Деметриос-Мустафа забрал пустые тарелки, налил нам вина, кроваво-красного, как сердце дракона, а затем поставил перед нами блюдо, на котором лежали бекасы со свернутыми шеями, их длинные клювы, казалось, готовы были насквозь проткнуть собственные тела, а пустые глазницы глядели на нас осуждающе. Каждой жирной, хорошо поджаренной птичке достался свой квадратный тостик. Бекасы были обложены тонкими облатками жареного картофеля, словно нападали осенние листья, зеленовато-белыми свечками спаржи и зеленым горошком.
– Я просто не понимаю вегетарианцев. – Графиня изо всех сил заколотила вилкой по голове бекаса в надежде раздробить череп и добраться до мозга. – Однажды Генри подался в вегетарианцы, представляете? Я, конечно, не выдержала. «Генри, – говорю, – прекрати. В нашей кладовке запасов еды хватит на целую армию, не могу же я все это умять в одиночку». Знаете, дорогой, я только что заказала два десятка зайцев. «Генри, – говорю, – давай кончай с этой глупой фантазией».
Я про себя отметил, что покойному Генри не позавидуешь, пусть даже с таким мужем было и непросто.
Деметриос-Мустафа унес то, что осталось от бекасов, и наполнил наши бокалы. Я уже переел, и хотелось верить, что больше еды не принесут.
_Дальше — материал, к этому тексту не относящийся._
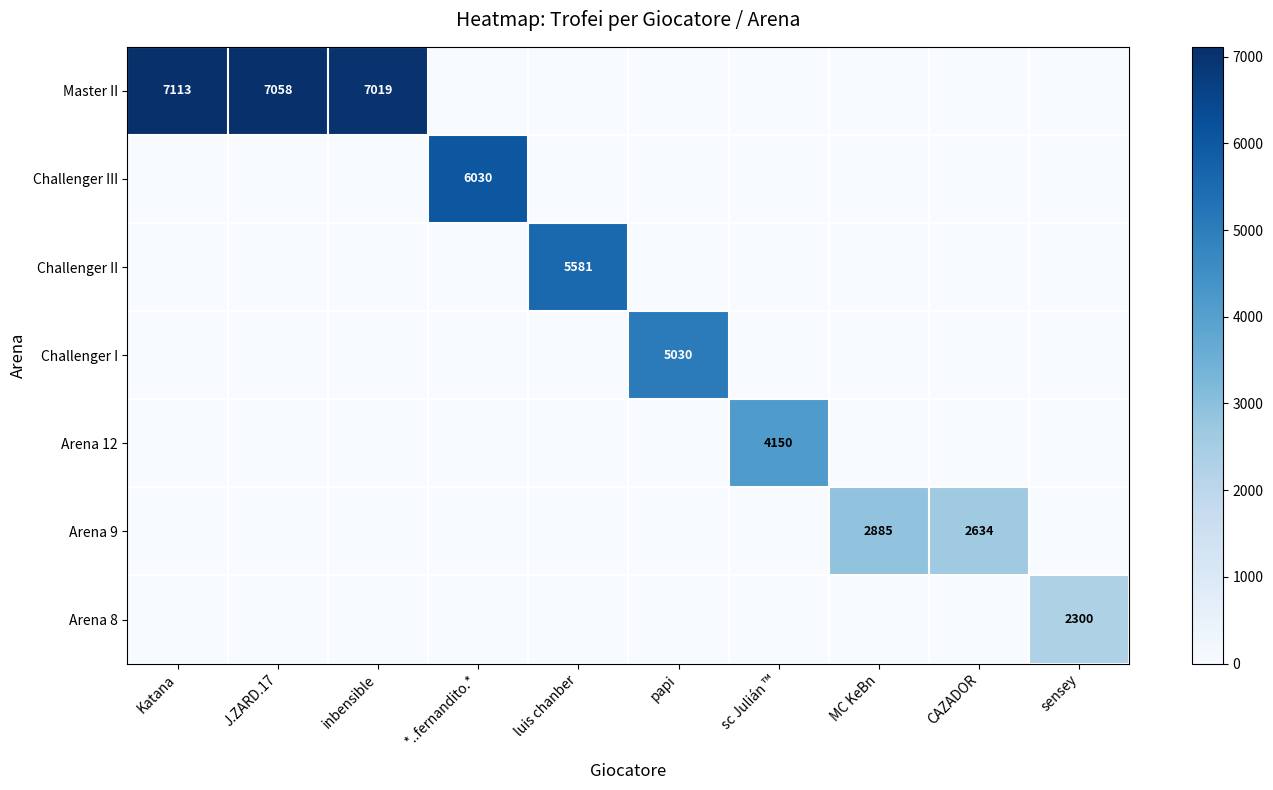

What is the spread (max minus min) of values at inbensible?

7019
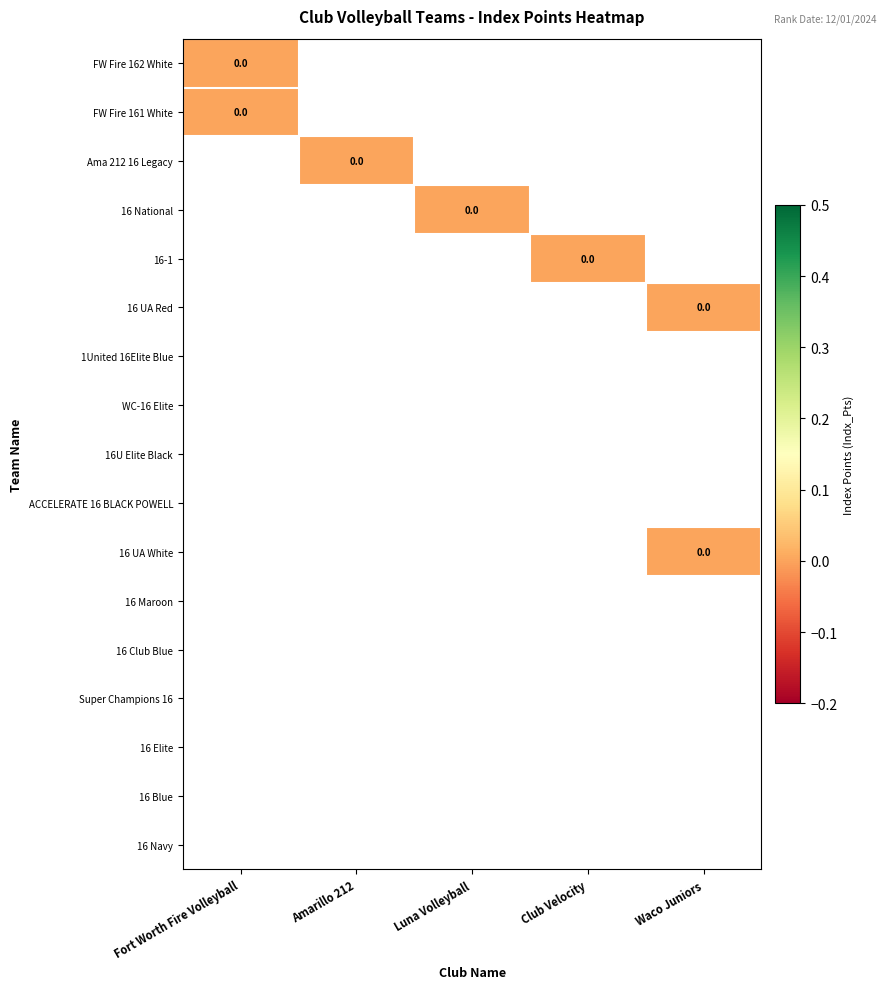

Which series has the largest total across all categories?

FW Fire 162 White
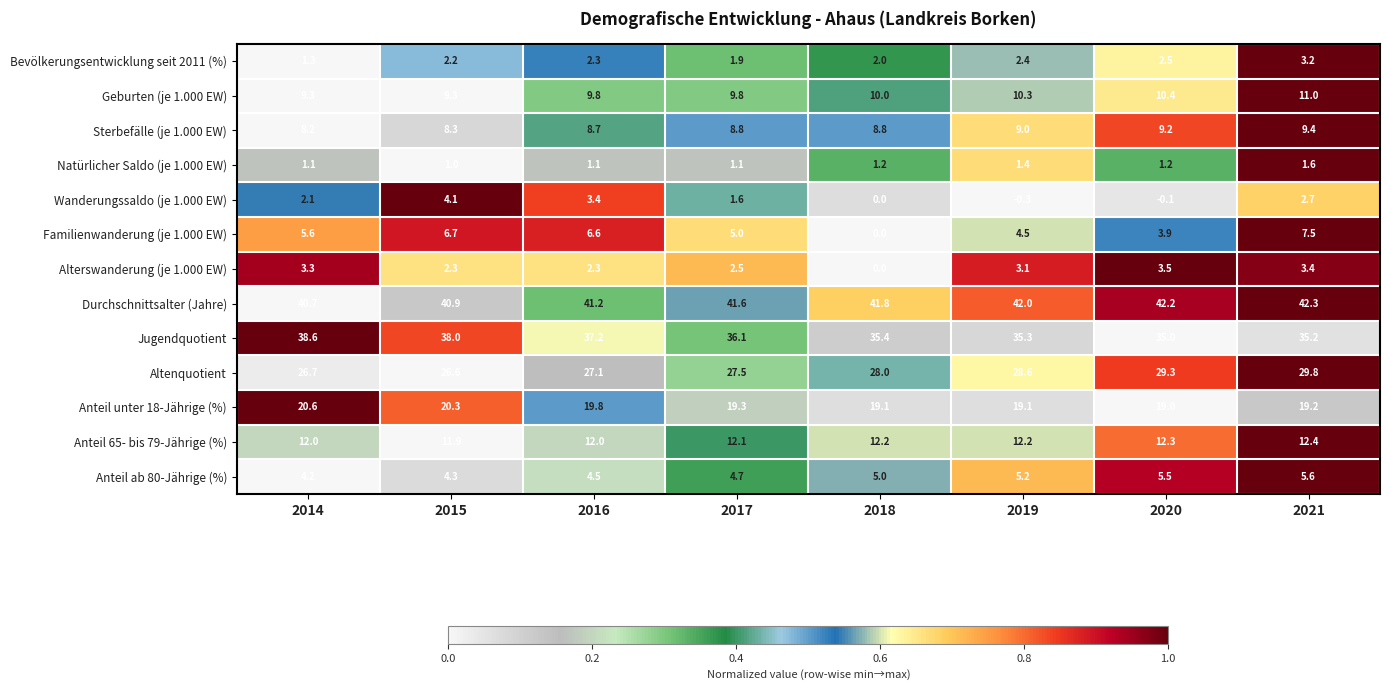

What is the difference between the second highest and second lowest values in the Anteil ab 80-Jährige (%) series?

1.2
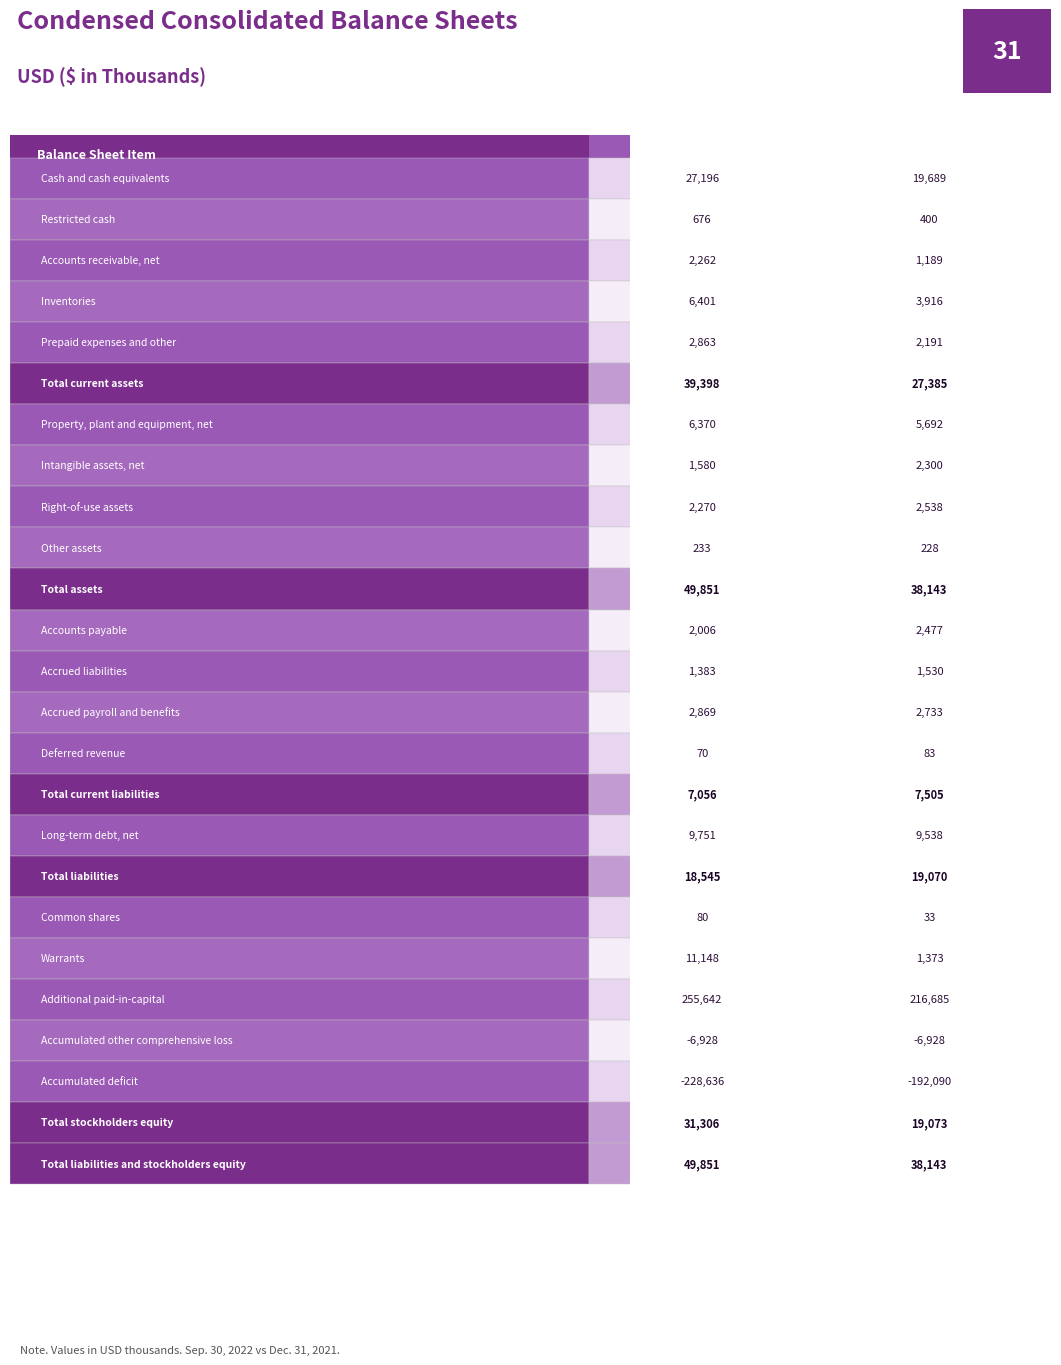

Reading left to right, list all the values displayed in this chart.

Sep. 30, 2022: 27196	676	2262	6401	2863	39398	6370	1580	2270	233	49851	2006	1383	2869	70	7056	9751	18545	80	11148	255642	-6928	-228636	31306	49851
Dec. 31, 2021: 19689	400	1189	3916	2191	27385	5692	2300	2538	228	38143	2477	1530	2733	83	7505	9538	19070	33	1373	216685	-6928	-192090	19073	38143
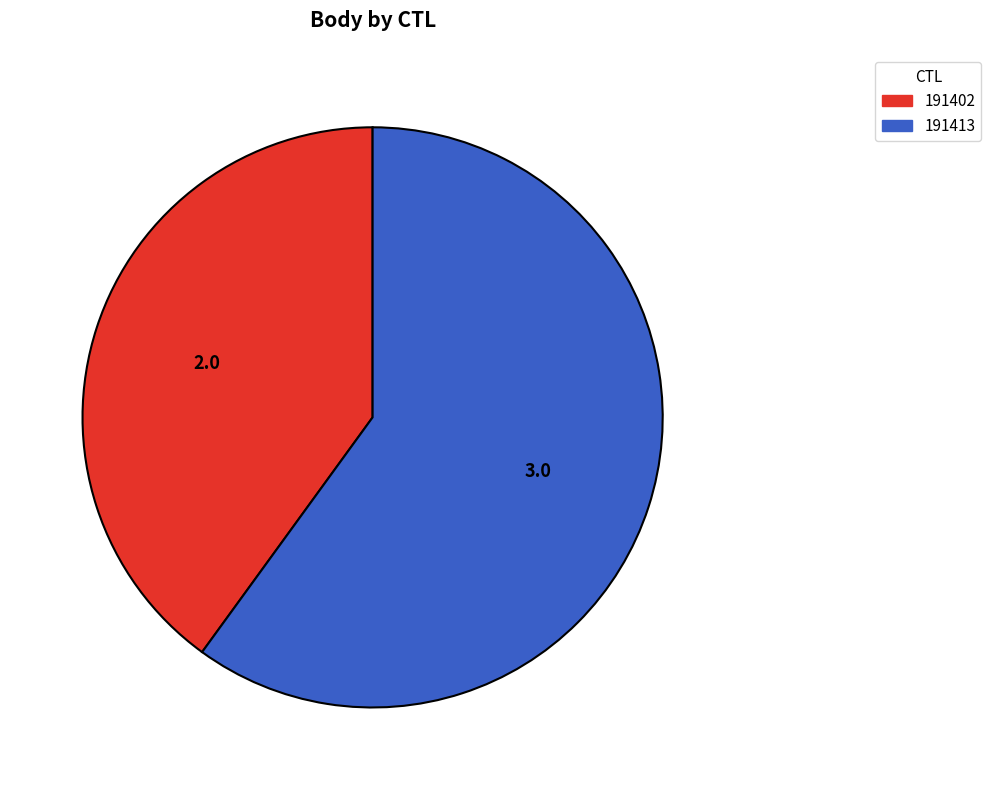

Rank the categories by value from highest to lowest.

191413, 191402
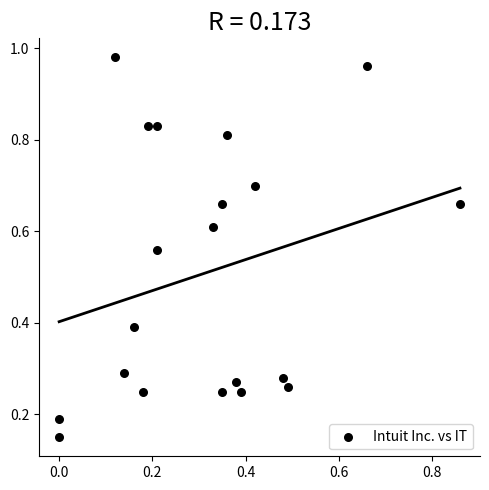

What is the range of X values (max minus min)?

0.9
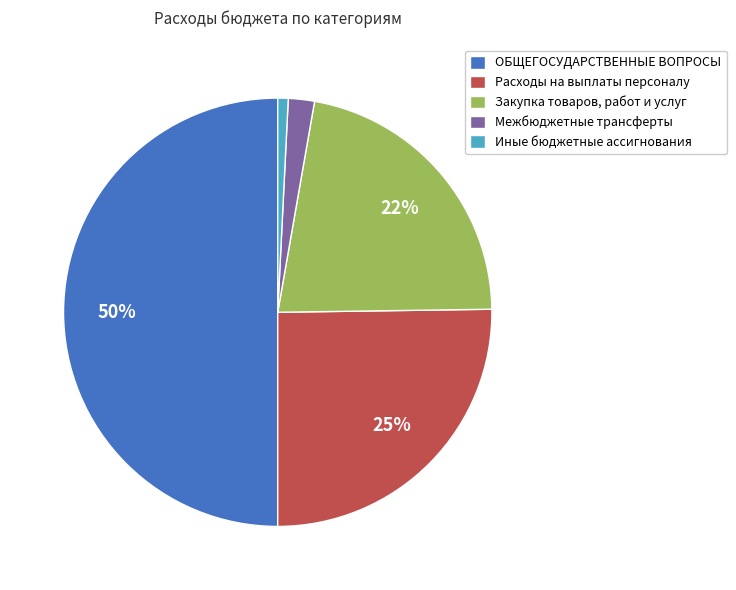

Which category has the biggest portion of the pie?

ОБЩЕГОСУДАРСТВЕННЫЕ ВОПРОСЫ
Но передо мной лежала куча еще не использованных ножей, вилок и ложек, поэтому я с тревогой поднял глаза на приближающегося турка с огромным блюдом в руках.
– Ага! – сказала графиня, радостно вскидывая пухлые ручки. – Главное блюдо! Что у нас сегодня, Мустафа? Говорите же!
– Дикий кабан, которого прислал Макрояннис.
– О, дикий кабан! – взвизгнула графиня и прижала ладони к пухлым щечкам. – Какая прелесть! Я про него совсем забыла. Вы любите дикого кабана? – обратилась она ко мне.
Я сказал, что это одно из моих любимых мясных блюд, но, если можно, совсем маленькую порцию.